◆ Given text
I have been to several great papistical functions—among others to the festa of the Cathedra Petri in St. Peter's last Sunday, and I confess I am unable to understand how grown men can lend themselves to such elaborate tomfooleries—nothing but mere fetish worship—in forms of execrably bad taste, devised, one would think, by a college of ecclesiastical man-milliners for the delectation of school-girls. It is curious to notice that intellectual and aesthetic degradation go hand in hand. You have only to go from the Pantheon to St. Peter's to understand the great abyss which lies between the Roman of paganism and the Roman of the papacy. I have seen nothing grander than Agrippa's work—the popes have stripped it to adorn their own petrified lies, but in its nakedness it has a dignity with which there is nothing to compare in the ill-proportioned, worse decorated tawdry stone mountain on the Vatican.

The best thing, from an aesthetic point of view, that could be done with Rome would be to destroy everything except St. Paolo fuori le Mure, of later date than the fourth century.

But you will have had enough of my scrawl, and your mother wants to add something. She is in great force, and is gone prospecting to some Palazzo or other to tell me if it is worth seeing.

Ever your loving father,

T.H. Huxley.

Hotel Victoria, Rome, Via dei due Macelli, January 25, 1885.

My dear Donnelly,

Best thanks for the telegram which arrived the day before yesterday and set my mind at ease.

I have been screwing up the old machine which I inhabit, first with quinine and now with a form of strychnia (which Clark told me to take) for the last week, and I have improved a good deal—whether post hoc or proper hoc in the present uncertainty of medical science I decline to give any opinion.

The weather is very cold for Rome—ice an eighth of an inch thick in the Ludovisi Garden the other morning, and every night it freezes, but mostly fine sunshine in the day. (This is a remarkable sentence in point of grammar, but never mind.) The day before yesterday we came out on the Campagna, and it then was as fresh and bracing a breeze as you could get in Northumberland.

[Records from a data collection]
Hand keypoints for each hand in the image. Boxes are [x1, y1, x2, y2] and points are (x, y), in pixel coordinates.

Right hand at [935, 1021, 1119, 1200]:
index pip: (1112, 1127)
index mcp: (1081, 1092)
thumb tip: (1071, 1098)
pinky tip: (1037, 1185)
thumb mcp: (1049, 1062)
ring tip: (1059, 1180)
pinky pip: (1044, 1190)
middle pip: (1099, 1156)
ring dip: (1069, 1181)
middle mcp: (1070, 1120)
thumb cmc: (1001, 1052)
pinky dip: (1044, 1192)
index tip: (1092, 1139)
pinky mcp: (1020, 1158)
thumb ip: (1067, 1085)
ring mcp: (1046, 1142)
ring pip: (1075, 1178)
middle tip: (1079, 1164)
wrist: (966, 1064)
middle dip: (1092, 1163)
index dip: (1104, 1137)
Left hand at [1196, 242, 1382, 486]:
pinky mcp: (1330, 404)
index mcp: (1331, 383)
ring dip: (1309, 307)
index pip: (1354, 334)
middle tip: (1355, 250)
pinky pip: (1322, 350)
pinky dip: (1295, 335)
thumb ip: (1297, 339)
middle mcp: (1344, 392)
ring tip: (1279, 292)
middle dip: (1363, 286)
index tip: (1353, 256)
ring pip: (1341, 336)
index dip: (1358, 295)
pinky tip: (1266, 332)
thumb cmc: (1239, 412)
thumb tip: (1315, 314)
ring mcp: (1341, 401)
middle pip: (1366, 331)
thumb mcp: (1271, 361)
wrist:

◆ Aim of the exercise
In the letters from Rome, why does the writer decline to say whether the quinine and strychnia caused his improvement? Please answer in one to three sentences. You will not need the lines from the data collection.

◆ Result for this exercise
He declines to give an opinion because of the present uncertainty of medical science. Because of that uncertainty, he cannot tell whether his improvement came merely after the medicine or because of it.